• [EXERCISE DESCRIPTION]
Without the pictures, give the listing below again exactly.

• [RECORDS PROVIDED]
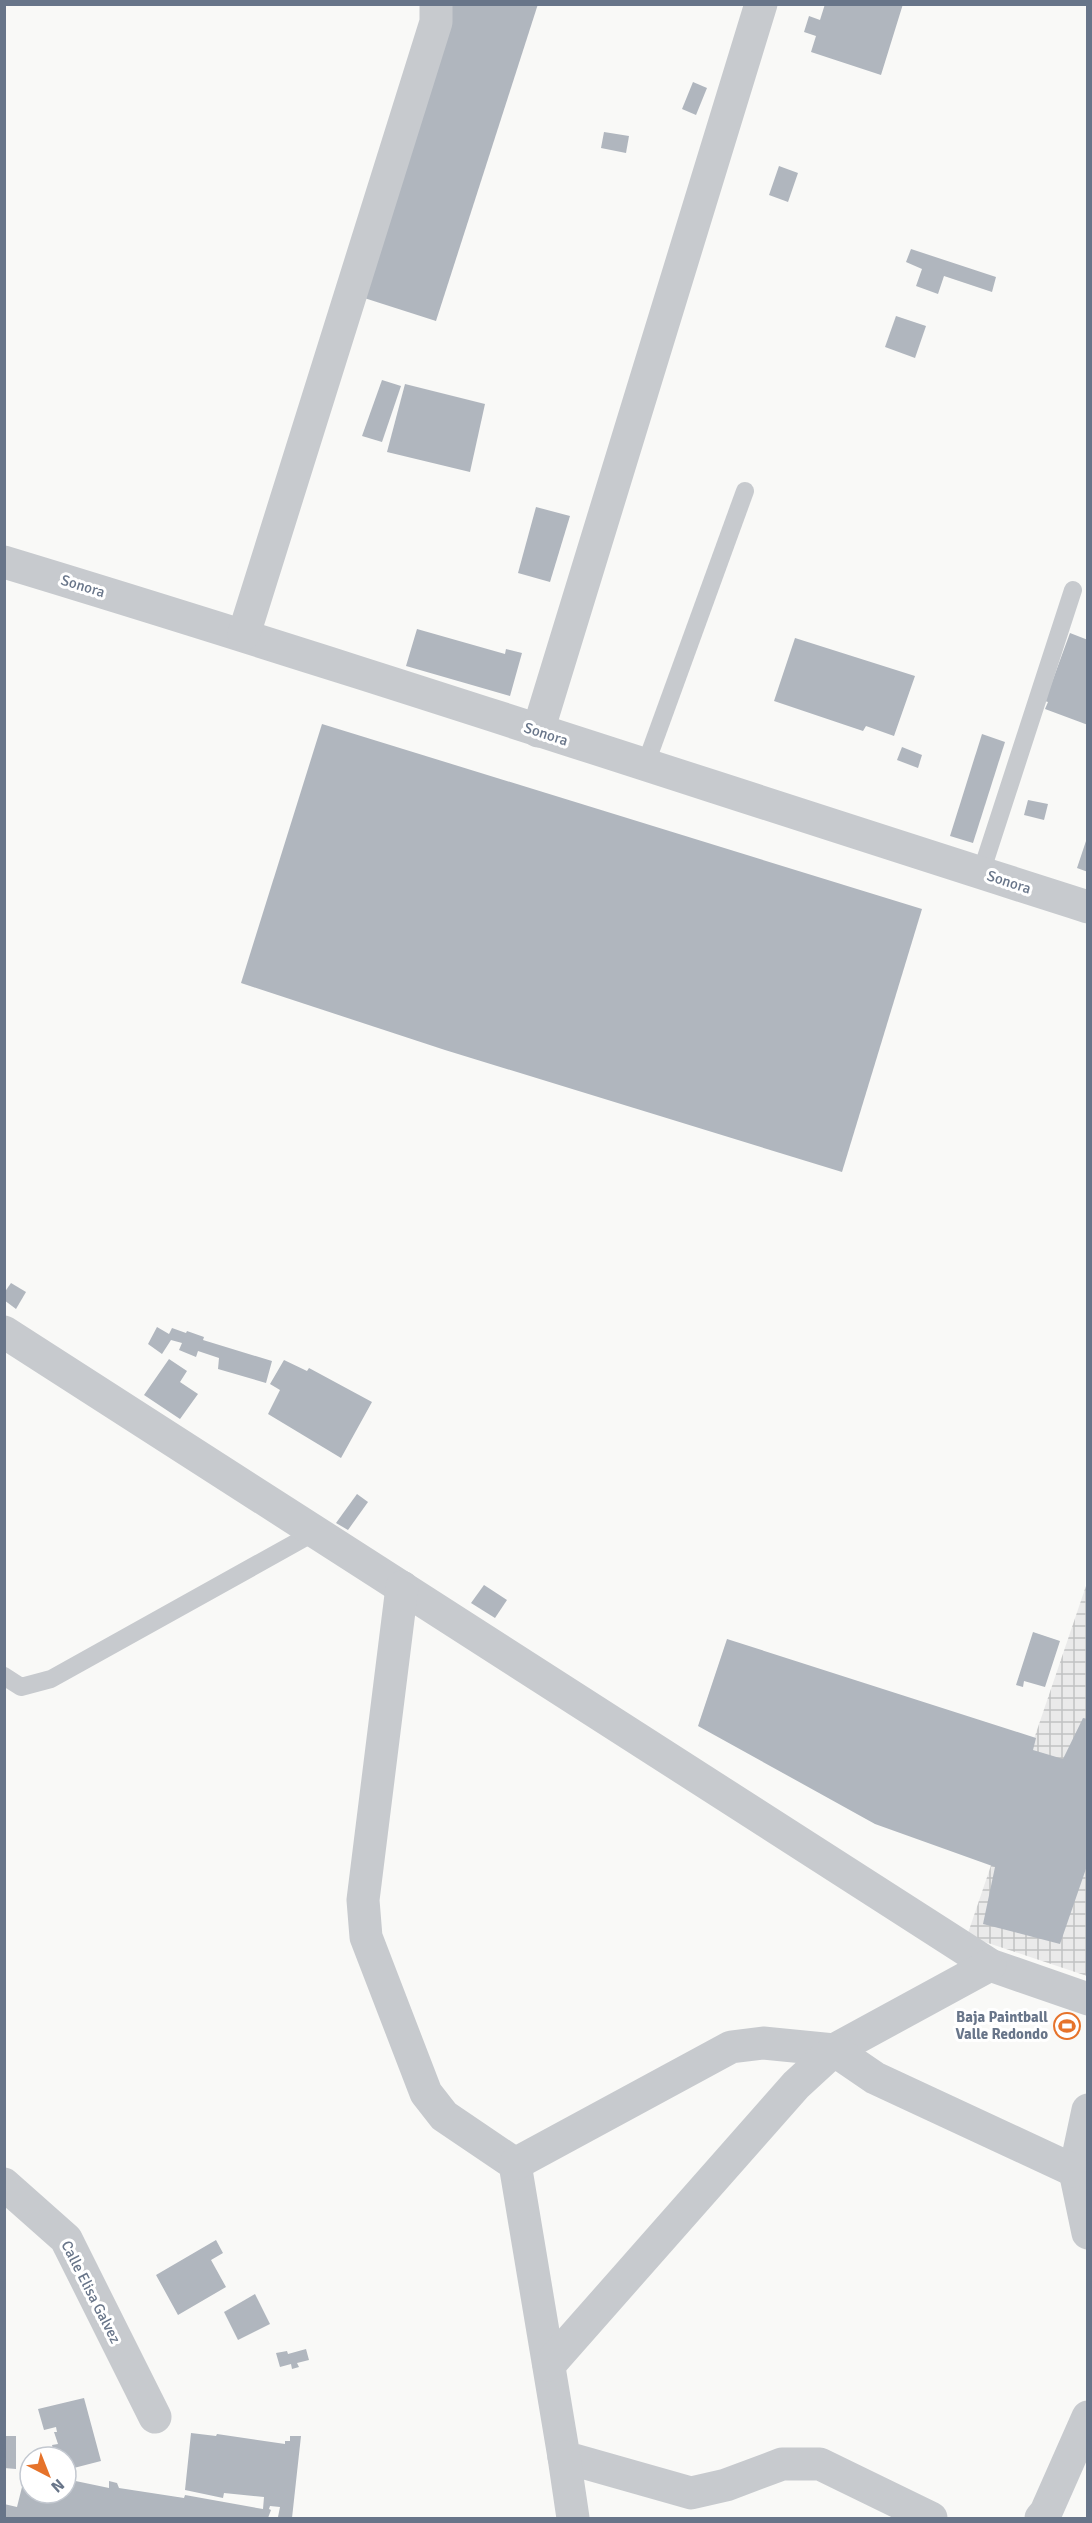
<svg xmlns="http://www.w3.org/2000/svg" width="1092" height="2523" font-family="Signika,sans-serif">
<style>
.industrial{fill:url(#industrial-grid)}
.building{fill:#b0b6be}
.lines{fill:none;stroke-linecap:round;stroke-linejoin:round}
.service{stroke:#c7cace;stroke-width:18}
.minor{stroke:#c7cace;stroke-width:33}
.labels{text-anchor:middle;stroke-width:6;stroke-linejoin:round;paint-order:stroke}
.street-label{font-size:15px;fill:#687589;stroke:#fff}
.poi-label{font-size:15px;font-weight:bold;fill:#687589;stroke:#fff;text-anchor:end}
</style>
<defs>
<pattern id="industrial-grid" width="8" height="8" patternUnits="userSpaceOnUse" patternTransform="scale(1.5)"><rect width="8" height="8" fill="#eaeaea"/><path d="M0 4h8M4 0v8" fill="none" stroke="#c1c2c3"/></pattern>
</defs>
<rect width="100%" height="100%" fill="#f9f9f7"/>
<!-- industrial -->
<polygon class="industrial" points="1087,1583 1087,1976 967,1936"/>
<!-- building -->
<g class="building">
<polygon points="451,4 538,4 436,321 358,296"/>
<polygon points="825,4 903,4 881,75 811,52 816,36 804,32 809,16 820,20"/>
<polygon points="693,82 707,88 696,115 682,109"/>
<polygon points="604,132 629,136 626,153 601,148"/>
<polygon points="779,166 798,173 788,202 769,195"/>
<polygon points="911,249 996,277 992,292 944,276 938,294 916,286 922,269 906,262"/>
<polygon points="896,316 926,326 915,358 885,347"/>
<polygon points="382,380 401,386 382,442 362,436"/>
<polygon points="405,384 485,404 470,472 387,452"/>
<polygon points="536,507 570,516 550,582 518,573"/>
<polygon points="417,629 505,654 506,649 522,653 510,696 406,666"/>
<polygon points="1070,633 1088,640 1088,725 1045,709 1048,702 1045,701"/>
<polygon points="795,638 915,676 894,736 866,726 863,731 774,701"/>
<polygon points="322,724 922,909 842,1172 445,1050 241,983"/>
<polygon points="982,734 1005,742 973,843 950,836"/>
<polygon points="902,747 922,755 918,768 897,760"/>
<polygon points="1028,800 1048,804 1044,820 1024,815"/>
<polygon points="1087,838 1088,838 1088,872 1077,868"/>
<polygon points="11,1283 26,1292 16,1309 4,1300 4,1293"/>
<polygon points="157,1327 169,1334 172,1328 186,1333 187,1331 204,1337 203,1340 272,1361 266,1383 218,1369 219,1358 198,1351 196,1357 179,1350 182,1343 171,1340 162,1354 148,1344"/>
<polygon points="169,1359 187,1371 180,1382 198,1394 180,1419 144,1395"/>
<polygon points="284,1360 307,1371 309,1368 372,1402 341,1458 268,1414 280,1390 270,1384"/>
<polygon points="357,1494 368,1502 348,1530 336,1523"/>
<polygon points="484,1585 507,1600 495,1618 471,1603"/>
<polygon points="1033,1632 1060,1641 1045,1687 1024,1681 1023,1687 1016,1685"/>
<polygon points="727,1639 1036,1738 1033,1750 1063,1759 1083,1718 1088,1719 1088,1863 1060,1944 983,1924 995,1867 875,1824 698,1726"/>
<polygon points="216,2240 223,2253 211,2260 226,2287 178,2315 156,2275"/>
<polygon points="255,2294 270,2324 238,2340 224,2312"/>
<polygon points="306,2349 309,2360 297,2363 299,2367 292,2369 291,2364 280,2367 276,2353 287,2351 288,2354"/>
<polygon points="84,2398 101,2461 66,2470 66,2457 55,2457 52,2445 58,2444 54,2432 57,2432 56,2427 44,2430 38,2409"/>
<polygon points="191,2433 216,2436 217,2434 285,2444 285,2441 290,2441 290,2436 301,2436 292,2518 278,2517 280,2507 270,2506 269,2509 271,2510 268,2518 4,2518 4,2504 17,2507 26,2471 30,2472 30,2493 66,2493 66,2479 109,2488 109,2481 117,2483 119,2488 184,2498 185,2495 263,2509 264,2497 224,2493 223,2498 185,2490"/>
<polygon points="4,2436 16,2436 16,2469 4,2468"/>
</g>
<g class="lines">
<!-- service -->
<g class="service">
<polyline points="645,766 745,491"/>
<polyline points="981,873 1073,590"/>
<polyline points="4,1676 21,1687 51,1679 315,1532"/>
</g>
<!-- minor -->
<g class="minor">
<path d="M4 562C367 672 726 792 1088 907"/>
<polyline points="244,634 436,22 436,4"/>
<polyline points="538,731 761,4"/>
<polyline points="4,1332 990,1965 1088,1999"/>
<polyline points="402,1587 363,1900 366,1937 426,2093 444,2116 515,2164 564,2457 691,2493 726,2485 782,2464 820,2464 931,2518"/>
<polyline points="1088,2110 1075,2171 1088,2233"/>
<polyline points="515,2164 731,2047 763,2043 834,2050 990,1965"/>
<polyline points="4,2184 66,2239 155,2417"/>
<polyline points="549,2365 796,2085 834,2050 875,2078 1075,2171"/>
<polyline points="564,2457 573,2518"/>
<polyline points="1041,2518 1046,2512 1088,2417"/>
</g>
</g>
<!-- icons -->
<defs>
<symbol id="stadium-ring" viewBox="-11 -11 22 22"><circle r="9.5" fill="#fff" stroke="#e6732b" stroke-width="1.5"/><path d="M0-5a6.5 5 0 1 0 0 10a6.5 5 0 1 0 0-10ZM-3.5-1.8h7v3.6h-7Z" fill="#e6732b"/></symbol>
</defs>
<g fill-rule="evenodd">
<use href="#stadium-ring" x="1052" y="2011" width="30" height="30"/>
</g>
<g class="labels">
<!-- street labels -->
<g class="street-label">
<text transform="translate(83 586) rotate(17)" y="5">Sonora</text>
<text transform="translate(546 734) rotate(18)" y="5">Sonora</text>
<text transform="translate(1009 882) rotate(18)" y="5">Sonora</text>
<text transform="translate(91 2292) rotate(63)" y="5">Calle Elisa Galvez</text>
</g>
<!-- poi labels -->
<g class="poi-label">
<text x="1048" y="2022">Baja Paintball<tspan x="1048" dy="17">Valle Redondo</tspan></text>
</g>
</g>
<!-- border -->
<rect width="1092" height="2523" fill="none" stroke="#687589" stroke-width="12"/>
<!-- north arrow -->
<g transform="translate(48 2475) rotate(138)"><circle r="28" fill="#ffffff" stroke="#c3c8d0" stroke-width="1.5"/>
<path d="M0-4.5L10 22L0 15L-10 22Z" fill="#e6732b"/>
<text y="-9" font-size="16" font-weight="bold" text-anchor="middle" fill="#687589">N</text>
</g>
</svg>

• [YOUR SOLUTION]
<svg xmlns="http://www.w3.org/2000/svg" width="1092" height="2523" font-family="Signika,sans-serif">
<style>
.industrial{fill:url(#industrial-grid)}
.building{fill:#b0b6be}
.lines{fill:none;stroke-linecap:round;stroke-linejoin:round}
.service{stroke:#c7cace;stroke-width:18}
.minor{stroke:#c7cace;stroke-width:33}
.labels{text-anchor:middle;stroke-width:6;stroke-linejoin:round;paint-order:stroke}
.street-label{font-size:15px;fill:#687589;stroke:#fff}
.poi-label{font-size:15px;font-weight:bold;fill:#687589;stroke:#fff;text-anchor:end}
</style>
<defs>
<pattern id="industrial-grid" width="8" height="8" patternUnits="userSpaceOnUse" patternTransform="scale(1.5)"><rect width="8" height="8" fill="#eaeaea"/><path d="M0 4h8M4 0v8" fill="none" stroke="#c1c2c3"/></pattern>
</defs>
<rect width="100%" height="100%" fill="#f9f9f7"/>
<!-- industrial -->
<polygon class="industrial" points="1087,1583 1087,1976 967,1936"/>
<!-- building -->
<g class="building">
<polygon points="451,4 538,4 436,321 358,296"/>
<polygon points="825,4 903,4 881,75 811,52 816,36 804,32 809,16 820,20"/>
<polygon points="693,82 707,88 696,115 682,109"/>
<polygon points="604,132 629,136 626,153 601,148"/>
<polygon points="779,166 798,173 788,202 769,195"/>
<polygon points="911,249 996,277 992,292 944,276 938,294 916,286 922,269 906,262"/>
<polygon points="896,316 926,326 915,358 885,347"/>
<polygon points="382,380 401,386 382,442 362,436"/>
<polygon points="405,384 485,404 470,472 387,452"/>
<polygon points="536,507 570,516 550,582 518,573"/>
<polygon points="417,629 505,654 506,649 522,653 510,696 406,666"/>
<polygon points="1070,633 1088,640 1088,725 1045,709 1048,702 1045,701"/>
<polygon points="795,638 915,676 894,736 866,726 863,731 774,701"/>
<polygon points="322,724 922,909 842,1172 445,1050 241,983"/>
<polygon points="982,734 1005,742 973,843 950,836"/>
<polygon points="902,747 922,755 918,768 897,760"/>
<polygon points="1028,800 1048,804 1044,820 1024,815"/>
<polygon points="1087,838 1088,838 1088,872 1077,868"/>
<polygon points="11,1283 26,1292 16,1309 4,1300 4,1293"/>
<polygon points="157,1327 169,1334 172,1328 186,1333 187,1331 204,1337 203,1340 272,1361 266,1383 218,1369 219,1358 198,1351 196,1357 179,1350 182,1343 171,1340 162,1354 148,1344"/>
<polygon points="169,1359 187,1371 180,1382 198,1394 180,1419 144,1395"/>
<polygon points="284,1360 307,1371 309,1368 372,1402 341,1458 268,1414 280,1390 270,1384"/>
<polygon points="357,1494 368,1502 348,1530 336,1523"/>
<polygon points="484,1585 507,1600 495,1618 471,1603"/>
<polygon points="1033,1632 1060,1641 1045,1687 1024,1681 1023,1687 1016,1685"/>
<polygon points="727,1639 1036,1738 1033,1750 1063,1759 1083,1718 1088,1719 1088,1863 1060,1944 983,1924 995,1867 875,1824 698,1726"/>
<polygon points="216,2240 223,2253 211,2260 226,2287 178,2315 156,2275"/>
<polygon points="255,2294 270,2324 238,2340 224,2312"/>
<polygon points="306,2349 309,2360 297,2363 299,2367 292,2369 291,2364 280,2367 276,2353 287,2351 288,2354"/>
<polygon points="84,2398 101,2461 66,2470 66,2457 55,2457 52,2445 58,2444 54,2432 57,2432 56,2427 44,2430 38,2409"/>
<polygon points="191,2433 216,2436 217,2434 285,2444 285,2441 290,2441 290,2436 301,2436 292,2518 278,2517 280,2507 270,2506 269,2509 271,2510 268,2518 4,2518 4,2504 17,2507 26,2471 30,2472 30,2493 66,2493 66,2479 109,2488 109,2481 117,2483 119,2488 184,2498 185,2495 263,2509 264,2497 224,2493 223,2498 185,2490"/>
<polygon points="4,2436 16,2436 16,2469 4,2468"/>
</g>
<g class="lines">
<!-- service -->
<g class="service">
<polyline points="645,766 745,491"/>
<polyline points="981,873 1073,590"/>
<polyline points="4,1676 21,1687 51,1679 315,1532"/>
</g>
<!-- minor -->
<g class="minor">
<path d="M4 562C367 672 726 792 1088 907"/>
<polyline points="244,634 436,22 436,4"/>
<polyline points="538,731 761,4"/>
<polyline points="4,1332 990,1965 1088,1999"/>
<polyline points="402,1587 363,1900 366,1937 426,2093 444,2116 515,2164 564,2457 691,2493 726,2485 782,2464 820,2464 931,2518"/>
<polyline points="1088,2110 1075,2171 1088,2233"/>
<polyline points="515,2164 731,2047 763,2043 834,2050 990,1965"/>
<polyline points="4,2184 66,2239 155,2417"/>
<polyline points="549,2365 796,2085 834,2050 875,2078 1075,2171"/>
<polyline points="564,2457 573,2518"/>
<polyline points="1041,2518 1046,2512 1088,2417"/>
</g>
</g>
<!-- icons -->
<defs>
<symbol id="stadium-ring" viewBox="-11 -11 22 22"><circle r="9.5" fill="#fff" stroke="#e6732b" stroke-width="1.5"/><path d="M0-5a6.5 5 0 1 0 0 10a6.5 5 0 1 0 0-10ZM-3.5-1.8h7v3.6h-7Z" fill="#e6732b"/></symbol>
</defs>
<g fill-rule="evenodd">
<use href="#stadium-ring" x="1052" y="2011" width="30" height="30"/>
</g>
<g class="labels">
<!-- street labels -->
<g class="street-label">
<text transform="translate(83 586) rotate(17)" y="5">Sonora</text>
<text transform="translate(546 734) rotate(18)" y="5">Sonora</text>
<text transform="translate(1009 882) rotate(18)" y="5">Sonora</text>
<text transform="translate(91 2292) rotate(63)" y="5">Calle Elisa Galvez</text>
</g>
<!-- poi labels -->
<g class="poi-label">
<text x="1048" y="2022">Baja Paintball<tspan x="1048" dy="17">Valle Redondo</tspan></text>
</g>
</g>
<!-- border -->
<rect width="1092" height="2523" fill="none" stroke="#687589" stroke-width="12"/>
<!-- north arrow -->
<g transform="translate(48 2475) rotate(138)"><circle r="28" fill="#ffffff" stroke="#c3c8d0" stroke-width="1.5"/>
<path d="M0-4.5L10 22L0 15L-10 22Z" fill="#e6732b"/>
<text y="-9" font-size="16" font-weight="bold" text-anchor="middle" fill="#687589">N</text>
</g>
</svg>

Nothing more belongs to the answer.